→ To do: Type the records out again in full, exactly.

[Opening Records for this task section]

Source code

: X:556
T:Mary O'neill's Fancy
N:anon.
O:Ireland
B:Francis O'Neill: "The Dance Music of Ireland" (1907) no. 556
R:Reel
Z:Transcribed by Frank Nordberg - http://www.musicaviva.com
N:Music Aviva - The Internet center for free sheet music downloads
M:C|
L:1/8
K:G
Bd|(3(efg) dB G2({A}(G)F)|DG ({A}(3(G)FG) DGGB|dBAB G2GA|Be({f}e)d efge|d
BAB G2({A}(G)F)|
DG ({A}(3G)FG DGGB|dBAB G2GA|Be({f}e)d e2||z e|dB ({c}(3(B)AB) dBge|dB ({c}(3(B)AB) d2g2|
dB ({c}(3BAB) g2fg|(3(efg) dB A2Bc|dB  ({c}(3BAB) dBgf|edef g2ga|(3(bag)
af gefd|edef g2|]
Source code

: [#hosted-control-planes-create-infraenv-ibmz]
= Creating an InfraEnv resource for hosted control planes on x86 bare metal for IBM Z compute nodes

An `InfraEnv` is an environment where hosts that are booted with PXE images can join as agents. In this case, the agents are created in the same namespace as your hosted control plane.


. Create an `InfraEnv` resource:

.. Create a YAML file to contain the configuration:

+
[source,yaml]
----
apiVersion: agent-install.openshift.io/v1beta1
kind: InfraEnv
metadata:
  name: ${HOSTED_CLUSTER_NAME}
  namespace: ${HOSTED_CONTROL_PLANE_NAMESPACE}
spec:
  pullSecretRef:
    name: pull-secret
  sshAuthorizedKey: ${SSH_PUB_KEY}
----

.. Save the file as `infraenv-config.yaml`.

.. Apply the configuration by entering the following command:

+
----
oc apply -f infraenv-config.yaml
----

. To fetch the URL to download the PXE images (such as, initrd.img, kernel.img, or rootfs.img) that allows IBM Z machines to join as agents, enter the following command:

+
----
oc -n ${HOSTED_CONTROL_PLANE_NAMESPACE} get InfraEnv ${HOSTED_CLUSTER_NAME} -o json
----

[Closing Records for this task section]

→ Response to this task:
Source code

: X:556
T:Mary O'neill's Fancy
N:anon.
O:Ireland
B:Francis O'Neill: "The Dance Music of Ireland" (1907) no. 556
R:Reel
Z:Transcribed by Frank Nordberg - http://www.musicaviva.com
N:Music Aviva - The Internet center for free sheet music downloads
M:C|
L:1/8
K:G
Bd|(3(efg) dB G2({A}(G)F)|DG ({A}(3(G)FG) DGGB|dBAB G2GA|Be({f}e)d efge|d
BAB G2({A}(G)F)|
DG ({A}(3G)FG DGGB|dBAB G2GA|Be({f}e)d e2||z e|dB ({c}(3(B)AB) dBge|dB ({c}(3(B)AB) d2g2|
dB ({c}(3BAB) g2fg|(3(efg) dB A2Bc|dB  ({c}(3BAB) dBgf|edef g2ga|(3(bag)
af gefd|edef g2|]
Source code

: [#hosted-control-planes-create-infraenv-ibmz]
= Creating an InfraEnv resource for hosted control planes on x86 bare metal for IBM Z compute nodes

An `InfraEnv` is an environment where hosts that are booted with PXE images can join as agents. In this case, the agents are created in the same namespace as your hosted control plane.


. Create an `InfraEnv` resource:

.. Create a YAML file to contain the configuration:

+
[source,yaml]
----
apiVersion: agent-install.openshift.io/v1beta1
kind: InfraEnv
metadata:
  name: ${HOSTED_CLUSTER_NAME}
  namespace: ${HOSTED_CONTROL_PLANE_NAMESPACE}
spec:
  pullSecretRef:
    name: pull-secret
  sshAuthorizedKey: ${SSH_PUB_KEY}
----

.. Save the file as `infraenv-config.yaml`.

.. Apply the configuration by entering the following command:

+
----
oc apply -f infraenv-config.yaml
----

. To fetch the URL to download the PXE images (such as, initrd.img, kernel.img, or rootfs.img) that allows IBM Z machines to join as agents, enter the following command:

+
----
oc -n ${HOSTED_CONTROL_PLANE_NAMESPACE} get InfraEnv ${HOSTED_CLUSTER_NAME} -o json
----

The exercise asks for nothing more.